◆ Extract provided
----
Re: [OMPI devel] orte question

2011-07-25 Thread Ralph Castain
job 0 is mpirun and its daemons - I can have it ignore that job as I doubt 
users care :-)

On Jul 25, 2011, at 12:25 PM, Greg Watson wrote:

> Ralph,
> 
> The output format looks good, but I'm not sure it's quite correct. If I run 
> the mpirun command, I see the following:
> 
> mpirun:47520:num nodes:1:num jobs:2
> jobid:0:state:RUNNING:slots:0:num procs:0
> jobid:1:state:RUNNING:slots:1:num procs:4
> process:x:rank:0:pid:47522:node:greg.local:state:SYNC REGISTERED
> process:x:rank:1:pid:47523:node:greg.local:state:SYNC REGISTERED
> process:x:rank:2:pid:47524:node:greg.local:state:SYNC REGISTERED
> process:x:rank:3:pid:47525:node:greg.local:state:SYNC REGISTERED
> 
> Seems to indicate there are two jobs, but one of them has 0 procs. Is that 
> expected? Not a huge problem, since I can just ignore the job with 0 procs.
----
◆ Data for review
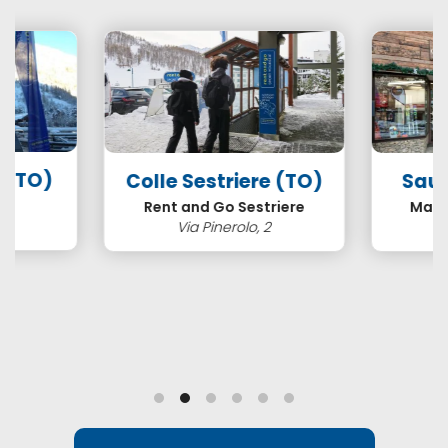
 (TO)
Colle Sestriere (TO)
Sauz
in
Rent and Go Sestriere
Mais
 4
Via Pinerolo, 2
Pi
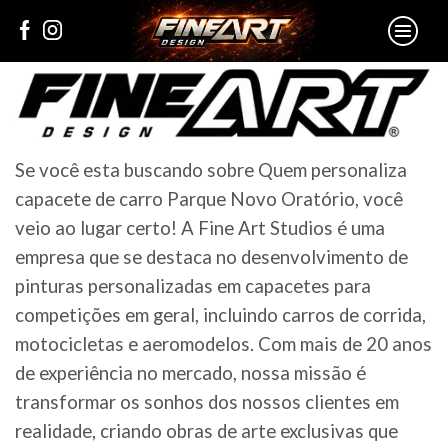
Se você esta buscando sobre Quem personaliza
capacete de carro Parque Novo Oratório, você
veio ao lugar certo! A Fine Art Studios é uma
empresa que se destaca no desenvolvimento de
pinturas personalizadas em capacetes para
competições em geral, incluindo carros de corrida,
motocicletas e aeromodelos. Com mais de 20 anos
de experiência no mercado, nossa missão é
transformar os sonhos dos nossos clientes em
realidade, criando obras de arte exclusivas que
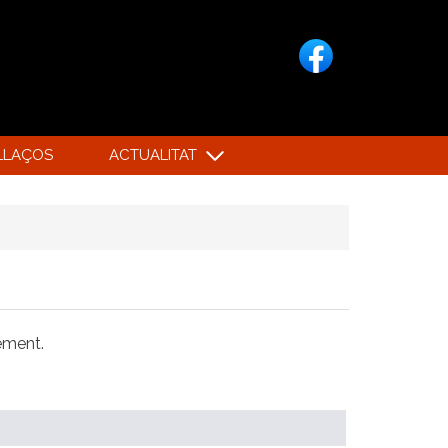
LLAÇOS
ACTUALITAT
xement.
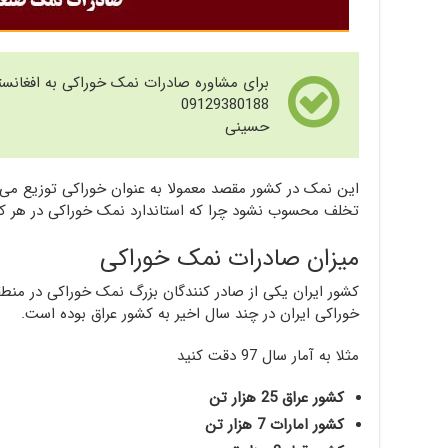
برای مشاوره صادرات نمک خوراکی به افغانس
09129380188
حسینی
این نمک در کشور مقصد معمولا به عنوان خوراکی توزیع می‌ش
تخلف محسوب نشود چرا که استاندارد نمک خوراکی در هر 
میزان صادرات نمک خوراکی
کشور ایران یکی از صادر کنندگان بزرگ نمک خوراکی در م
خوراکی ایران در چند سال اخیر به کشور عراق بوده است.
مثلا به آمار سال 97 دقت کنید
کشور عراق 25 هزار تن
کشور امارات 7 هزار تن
----
◆ What this task involves
Write what comes next in the mailing-list thread about mpirun's job and process output, starting after its final sentence.

◆ Answer to the problem
> 
> Greg
> 
> 
> On Jul 23, 2011, at 6:24 PM, Ralph Castain wrote:
> 
>> Okay, you should have it in r24929. Use:
>> 
>> orte-ps --parseable
>> 
>> to get the new output.
>> 
>> 
>> On Jul 23, 2011, at 11:43 AM, Ralph Castain wrote:
>> 
>>> Gar - have to eat my words a bit. The jobid requested by orte-ps is just 
>>> the "local" jobid - i.e., it is expecting you to provide a number from 0-N, 
>>> as I described below (copied here):
>>> 
 A jobid of 1 indicates the primary application, 2 and above would specify 
 comm_spawned jobs. 
>>> 
>>> Not providing the jobid at all corresponds to wildcard and returns the 
>>> status of all jobs under that mpirun.
>>> 
>>> To specify which mpirun you want info on, you use the --pid option. It is 
>>> this option that isn't working properly - orte-ps returns info from all 
>>> mpiruns and doesn't check to provide only data from the given pid.
>>> 
>>> I'll fix that part, and implement the parsable output.
>>> 
>>> 
>>> On Jul 22, 2011, at 8:55 PM, Ralph Castain wrote:
>>> 
 
 On Jul 22, 2011, at 3:57 PM, Greg Watson wrote:
 
> Hi Ralph,
> 
> I'd like three things :-)
> 
> a) A --report-jobid option that prints the jobid on the first line in a 
> form that can be passed to the -jobid option on ompi-ps. Probably tagging 
> it in the output if -tag-output is enabled (e.g. jobid:) would be 
> a good idea.
> 
> b) The orte-ps command output to use the same jobid format.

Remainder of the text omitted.